TransceiversTransceivers are used to connect nodes to the various Ethernet media. Most computers and network interface cards contain a built-in 10BASE-T or 10BASE2 transceiver, allowing them to be connected directly to Ethernet without requiring an external transceiver. Many Ethernet devices provide an AUI connector to allow the user to connect to any media type via an external transceiver. The AUI connector consists of a 15-pin D-shell type connector, female on the computer side, male on the transceiver side. Thickwire (10BASE5) cables also use transceivers to allow connections.
For Fast Ethernet networks, a new interface called the MII (Media Independent Interface) was developed to offer a flexible way to support 100 Mbps connections. The MII is a popular way to connect 100BASE-FX links to copper-based Fast Ethernet devices.
Network Interface Cards:Network interface cards, commonly referred to as NICs, and are used to connect a PC to a network. The NIC provides a physical connection between the networking cable and the computer's internal bus. Different computers have different bus architectures; PCI bus master slots are most commonly found on 486/Pentium PCs and ISA expansion slots are commonly found on 386 and older PCs. NICs come in three basic varieties: 8-bit, 16-bit, and 32-bit. The larger the number of bits that can be transferred to the NIC, the faster the NIC can transfer data to the network cable.
Many NIC adapters comply with Plug-n-Play specifications. On these systems, NICs are automatically configured without user intervention, while on non-Plug-n-Play systems, configuration is done manually through a setup program and/or DIP switches.
Cards are available to support almost all networking standards, including the latest Fast Ethernet environment. Fast Ethernet NICs are often 10/100 capable, and will automatically set to the appropriate speed. Full duplex networking is another option, where a dedicated connection to a switch allows a NIC to operate at twice the speed.
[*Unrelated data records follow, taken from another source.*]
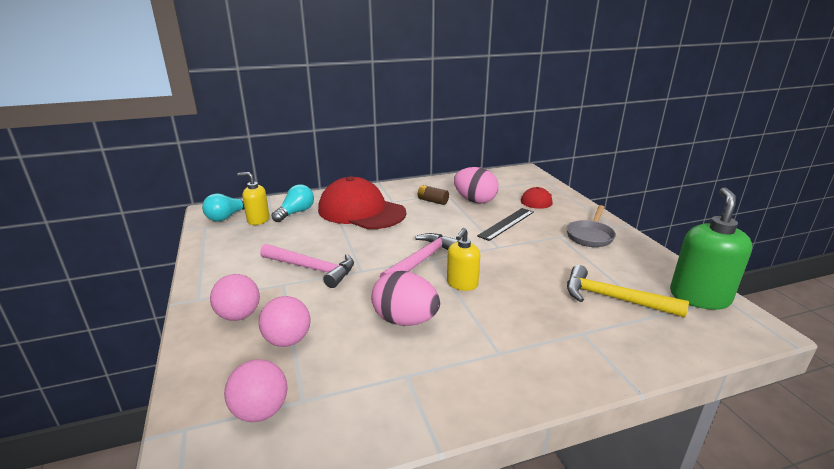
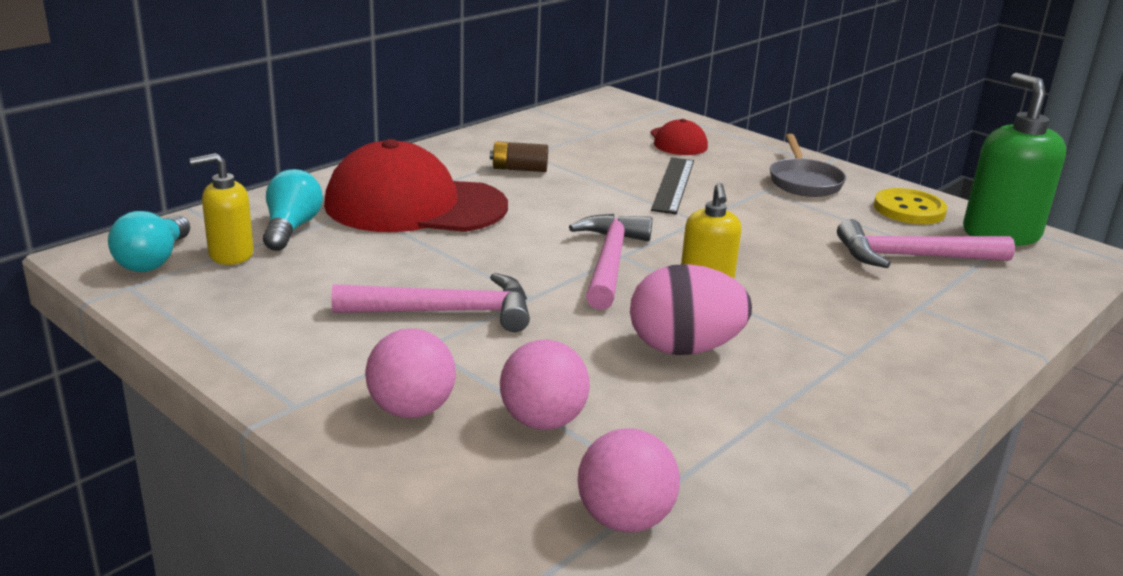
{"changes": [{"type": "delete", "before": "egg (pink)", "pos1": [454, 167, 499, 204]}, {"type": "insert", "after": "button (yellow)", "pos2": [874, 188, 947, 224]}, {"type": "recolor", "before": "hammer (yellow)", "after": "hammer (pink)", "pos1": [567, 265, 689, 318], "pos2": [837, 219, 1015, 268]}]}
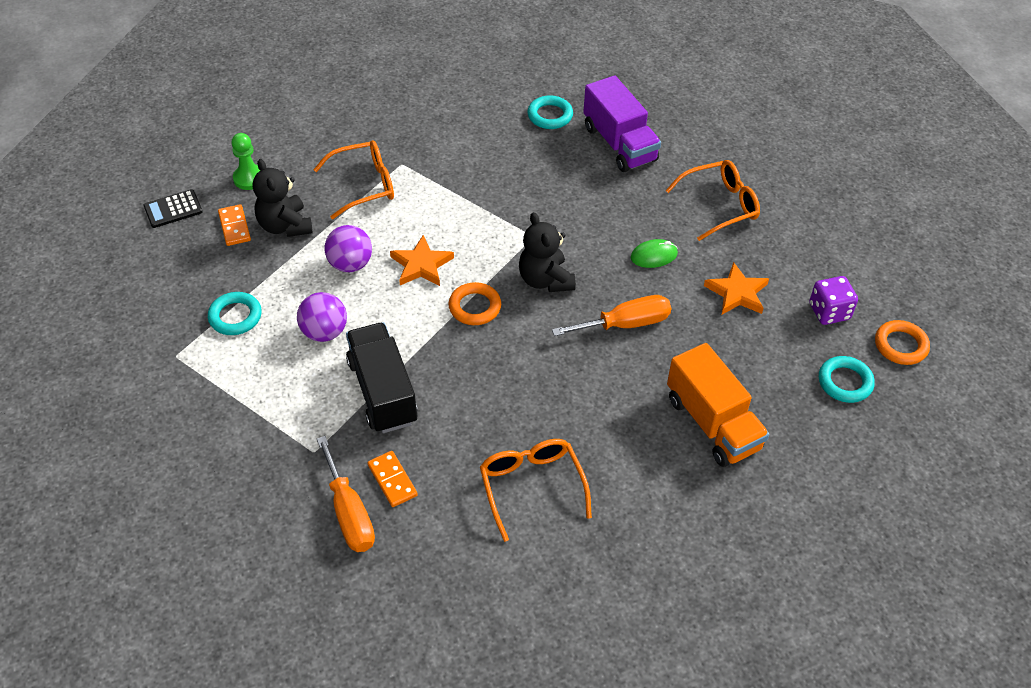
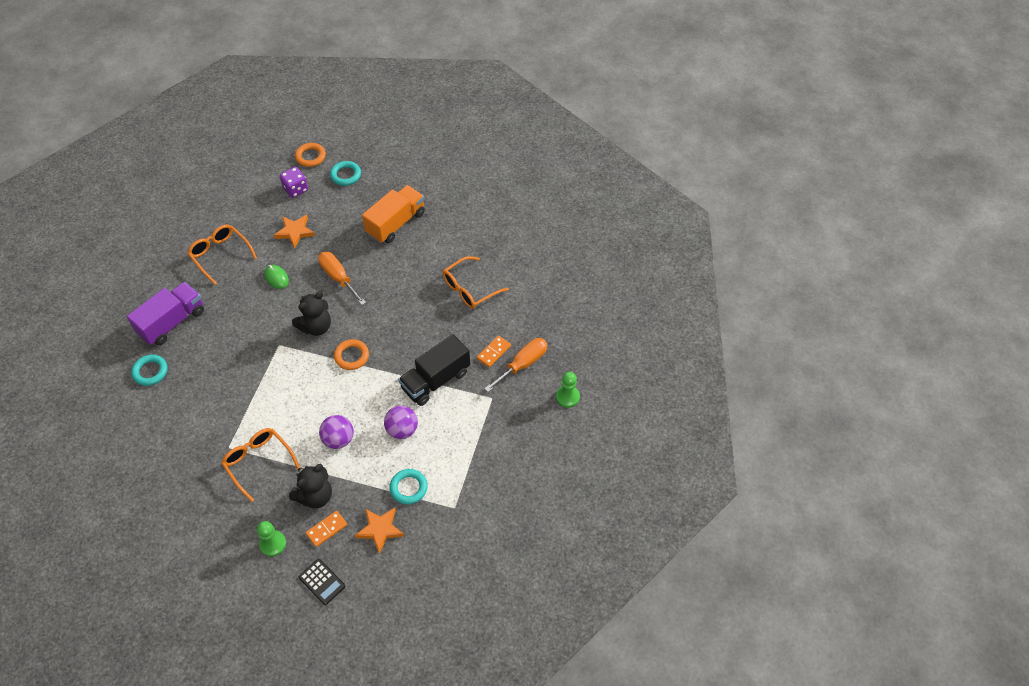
{"changes": [{"type": "insert", "after": "pawn (green)", "pos2": [556, 372, 580, 408]}, {"type": "move", "before": "star (orange)", "pos1": [390, 235, 454, 286], "pos2": [355, 508, 404, 554]}]}
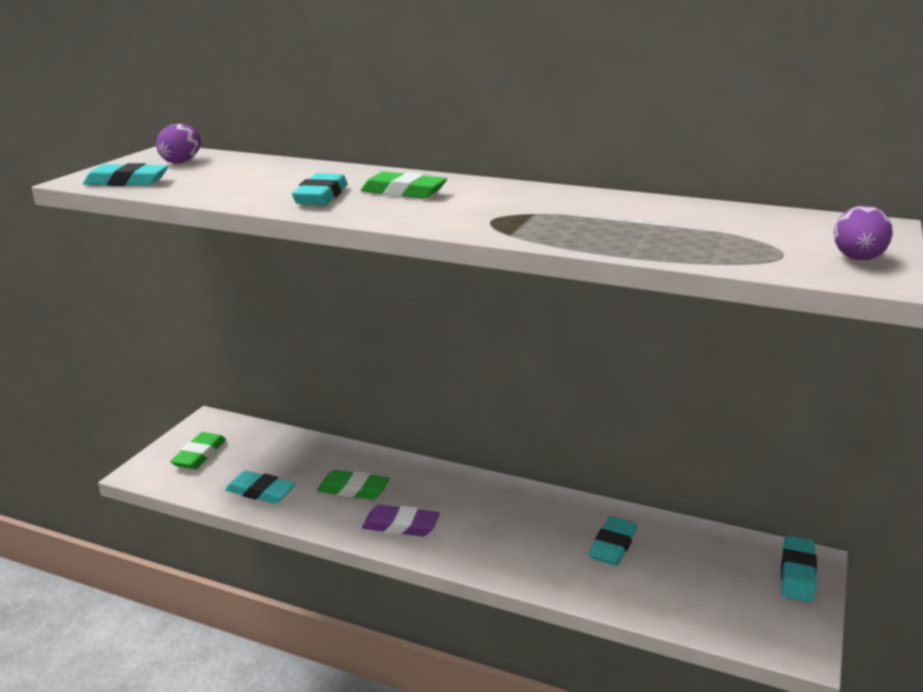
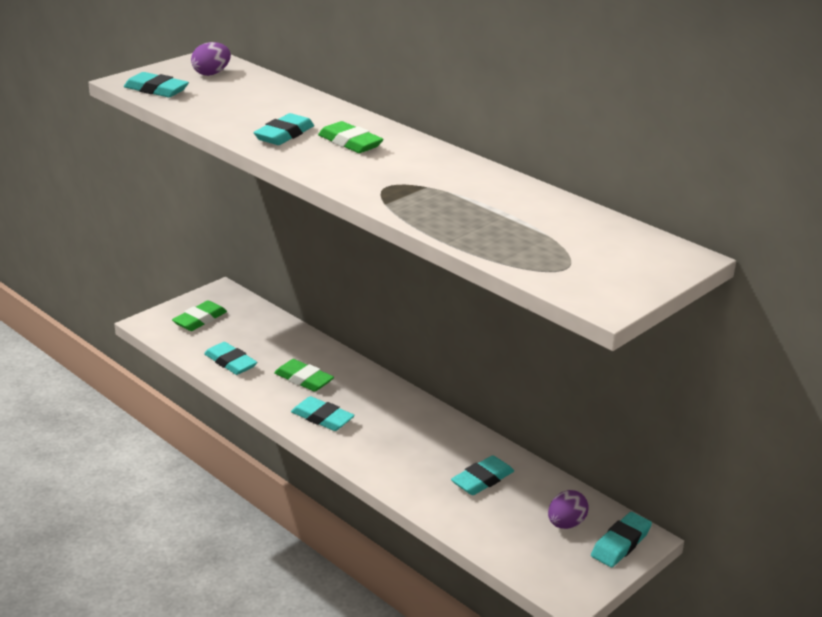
{"changes": [{"type": "move", "before": "egg (purple)", "pos1": [834, 206, 893, 261], "pos2": [548, 490, 589, 529]}, {"type": "recolor", "before": "eraser (purple)", "after": "eraser (turquoise)", "pos1": [362, 505, 439, 537], "pos2": [291, 396, 355, 431]}]}
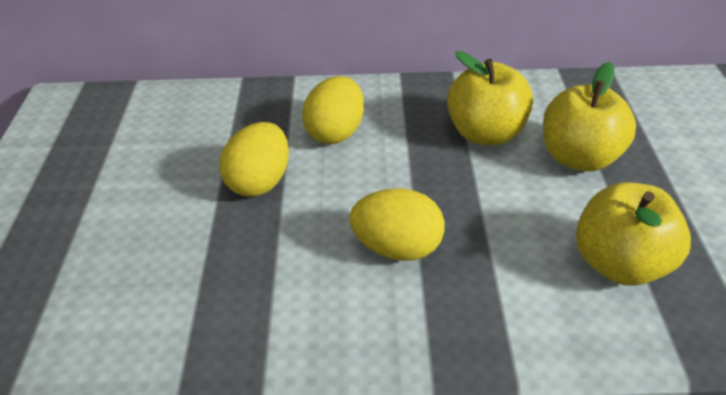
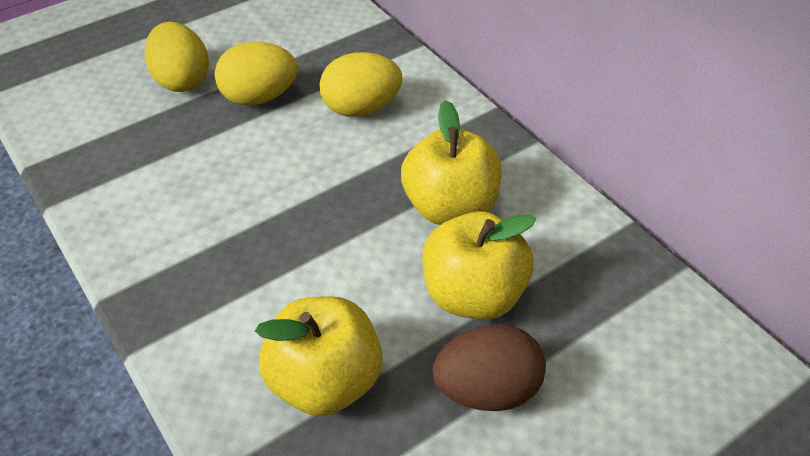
{"changes": [{"type": "insert", "after": "egg (brown)", "pos2": [433, 324, 546, 411]}, {"type": "move", "before": "egg (yellow)", "pos1": [349, 188, 445, 261], "pos2": [145, 22, 209, 92]}]}
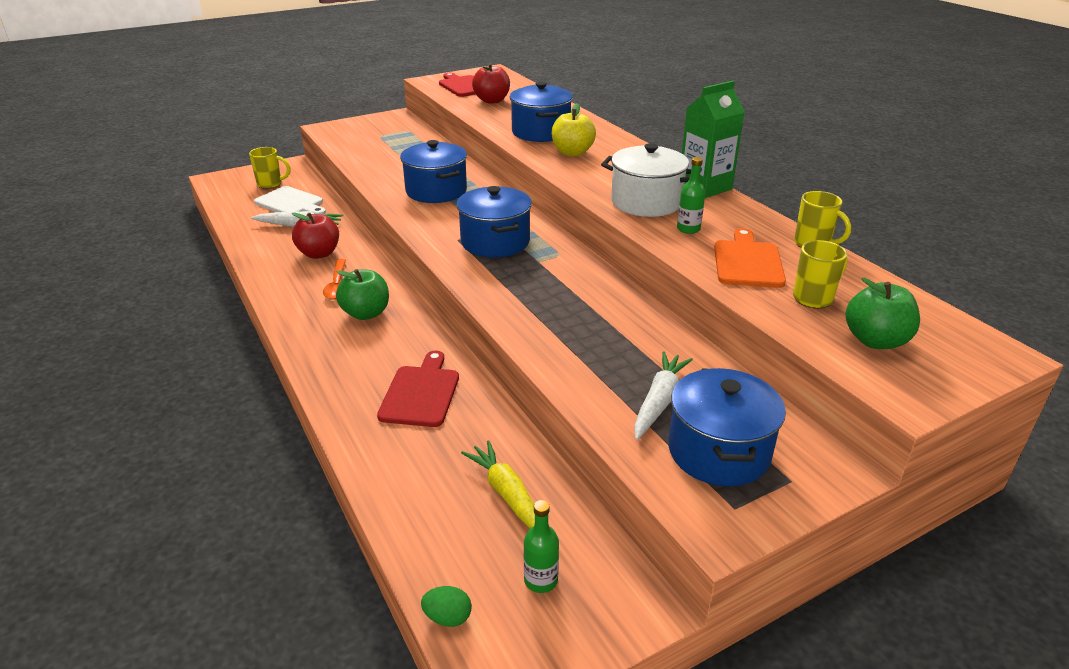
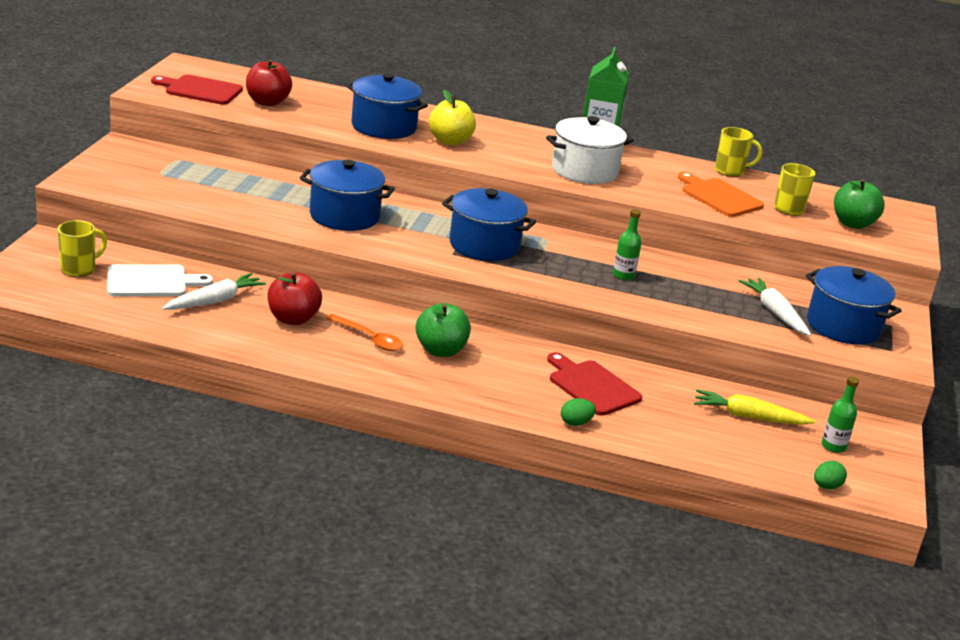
{"changes": [{"type": "insert", "after": "egg (green)", "pos2": [561, 398, 596, 426]}, {"type": "move", "before": "bottle (green)", "pos1": [677, 157, 705, 234], "pos2": [613, 209, 641, 280]}]}
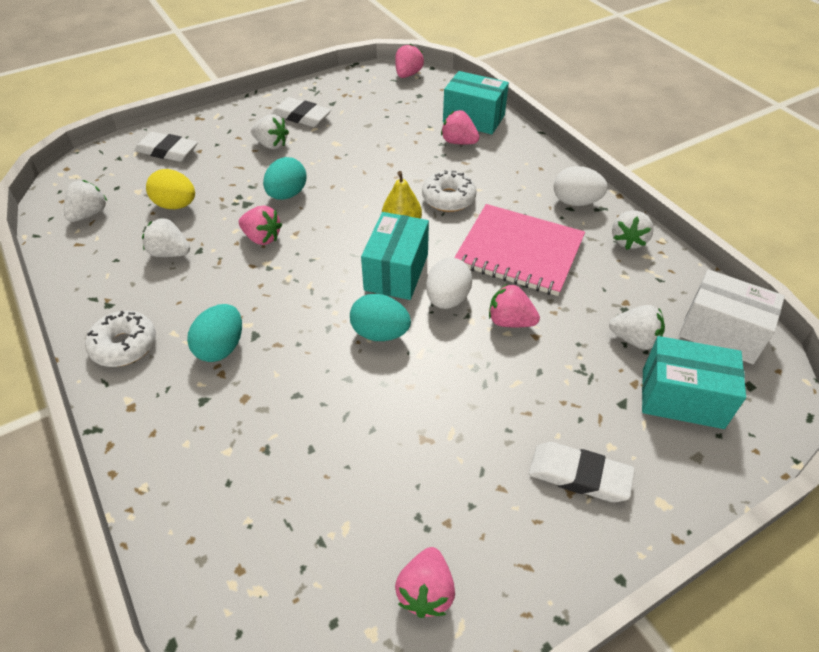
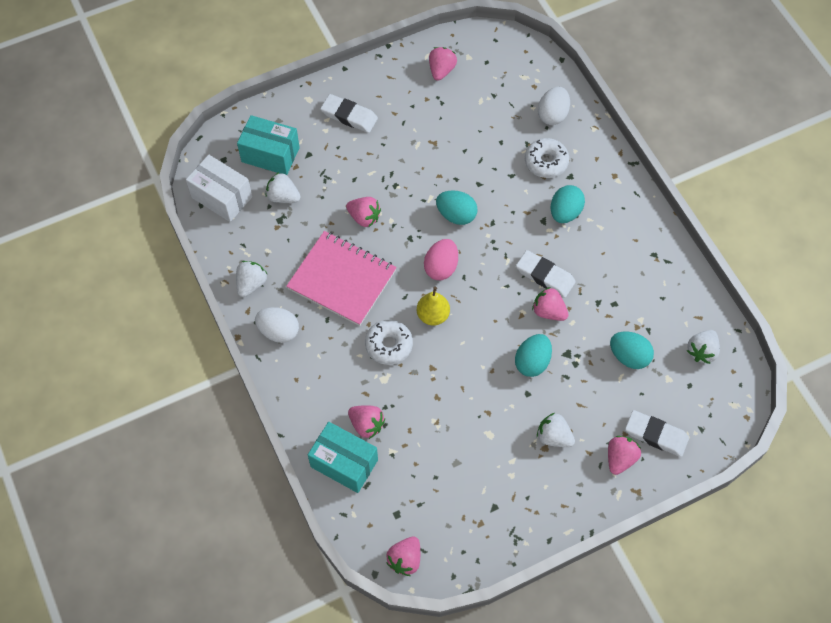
{"changes": [{"type": "delete", "before": "strawberry (white)", "pos1": [142, 218, 190, 257]}, {"type": "insert", "after": "strawberry (pink)", "pos2": [608, 436, 641, 475]}, {"type": "move", "before": "donut (white)", "pos1": [85, 311, 156, 367], "pos2": [525, 138, 569, 178]}, {"type": "move", "before": "eraser (white)", "pos1": [271, 97, 331, 127], "pos2": [516, 250, 576, 298]}, {"type": "move", "before": "egg (white)", "pos1": [426, 258, 472, 309], "pos2": [538, 87, 570, 125]}, {"type": "replace", "before": "box (turquoise)", "after": "egg (pink)", "pos1": [361, 212, 429, 300], "pos2": [424, 239, 458, 280]}, {"type": "recolor", "before": "egg (yellow)", "after": "egg (turquoise)", "pos1": [146, 169, 195, 209], "pos2": [610, 332, 654, 369]}]}
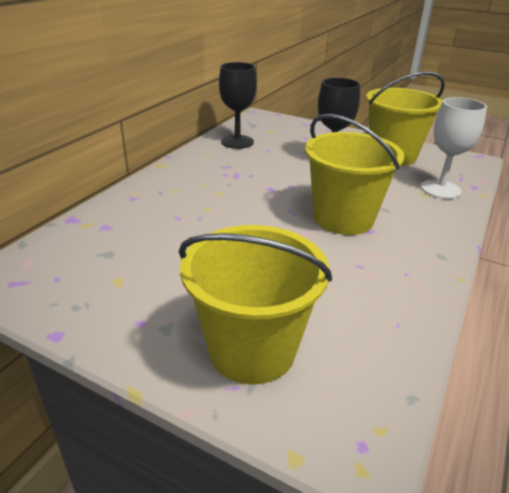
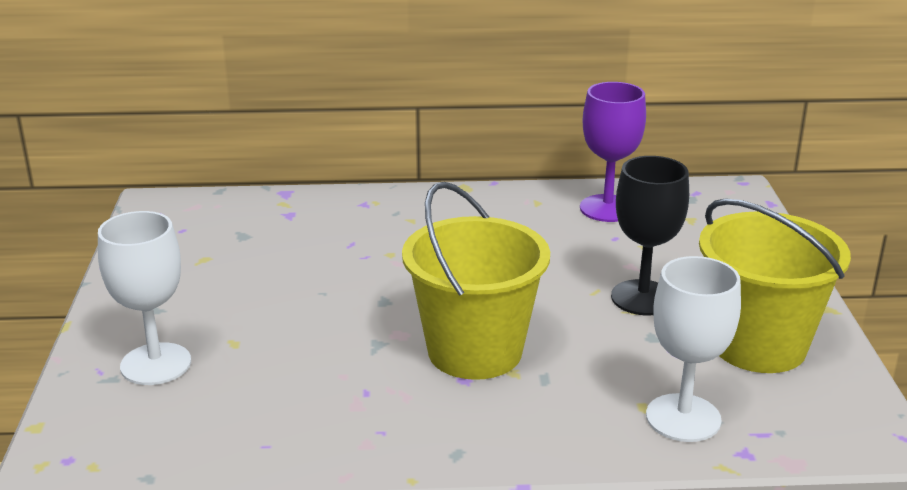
{"changes": [{"type": "replace", "before": "bucket (yellow)", "after": "goblet (white)", "pos1": [179, 225, 332, 384], "pos2": [98, 211, 191, 385]}, {"type": "recolor", "before": "goblet (black)", "after": "goblet (purple)", "pos1": [219, 62, 257, 149], "pos2": [580, 82, 646, 222]}]}
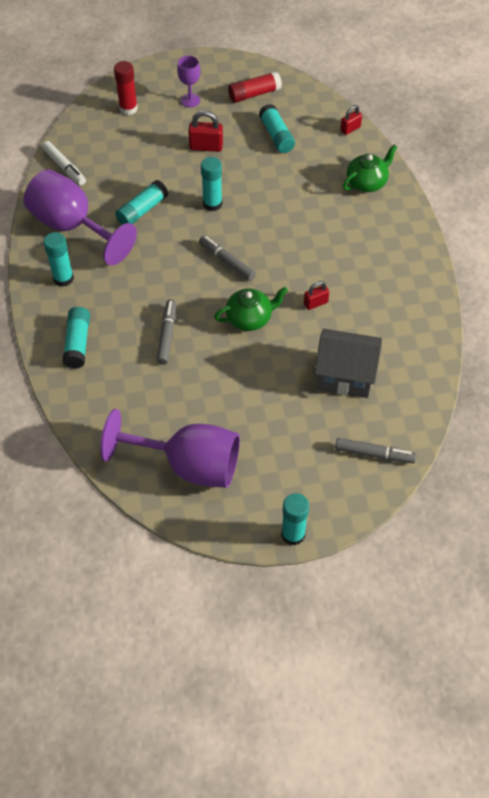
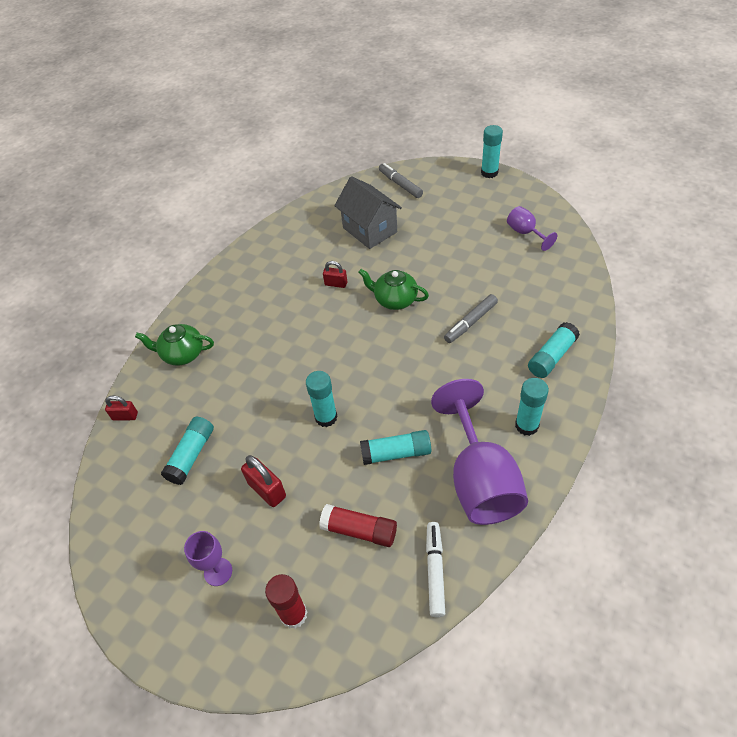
{"changes": [{"type": "delete", "before": "marker (grey)", "pos1": [199, 236, 256, 281]}, {"type": "move", "before": "glue stick (red)", "pos1": [228, 71, 282, 103], "pos2": [319, 504, 397, 547]}, {"type": "resize", "before": "goblet (purple)", "pos1": [100, 409, 240, 488], "pos2": [507, 206, 557, 251], "scale": 0.48}]}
Hubs/Repeaters:Hubs/repeaters are used to connect together two or more Ethernet segments of any media type. In larger designs, signal quality begins to deteriorate as segments exceed their maximum length. Hubs provide the signal amplification required to allow a segment to be extended a greater distance. A hub takes any incoming signal and repeats it out all ports.
Ethernet hubs are necessary in star topologies such as 10BASE-T. A multi-port twisted pair hub allows several point-to-point segments to be joined into one network. One end of the point-to-point link is attached to the hub and the other is attached to the computer. If the hub is attached to a backbone, then all computers at the end of the twisted pair segments can communicate with all the hosts on the backbone. The number and type of hubs in any one-collision domain is limited by the Ethernet rules. These repeater rules are discussed in more detail later.
|Network Type||Max Nodes |
|Max Distance |
Adding Speed:While repeaters allow LANs to extend beyond normal distance limitations, they still limit the number of nodes that can be supported. Bridges and switches, however, allow LANs to grow significantly larger by virtue of their ability to support full Ethernet segments on each port. Additionally, bridges and switches selectively filter network traffic to only those packets needed on each segment - this significantly increases throughput on each segment and on the overall network. By providing better performance and more flexibility for network topologies, bridges and switches will continue to gain popularity among network managers.
Bridges:The function of a bridge is to connect separate networks together. Bridges connect different networks types (such as Ethernet and Fast Ethernet) or networks of the same type. Bridges map the Ethernet addresses of the nodes residing on each network segment and allow only necessary traffic to pass through the bridge. When a packet is received by the bridge, the bridge determines the destination and source segments. If the segments are the same, the packet is dropped ("filtered"); if the segments are different, then the packet is "forwarded" to the correct segment. Additionally, bridges do not forward bad or misaligned packets.
Bridges are also called "store-and-forward" devices because they look at the whole Ethernet packet before making filtering or forwarding decisions. Filtering packets, and regenerating forwarded packets enable bridging technology to split a network into separate collision domains. This allows for greater distances and more repeaters to be used in the total network design.
Ethernet Switches:Ethernet switches are an expansion of the concept in Ethernet bridging. LAN switches can link four, six, ten or more networks together, and have two basic architectures: cut-through and store-and-forward. In the past, cut-through switches were faster because they examined the packet destination address only before forwarding it on to its destination segment. A store-and-forward switch, on the other hand, accepts and analyzes the entire packet before forwarding it to its destination.
It takes more time to examine the entire packet, but it allows the switch to catch certain packet errors and keep them from propagating through the network. Both cut-through and store-and-forward switches separate a network into collision domains, allowing network design rules to be extended. Each of the segments attached to an Ethernet switch has a full 10 Mbps of bandwidth shared by fewer users, which results in better performance (as opposed to hubs that only allow bandwidth sharing from a single Ethernet). Newer switches today offer high-speed links, FDDI, Fast Ethernet or ATM. These are used to link switches together or give added bandwidth to high-traffic servers. A network composed of a number of switches linked together via uplinks is termed a "collapsed backbone" network.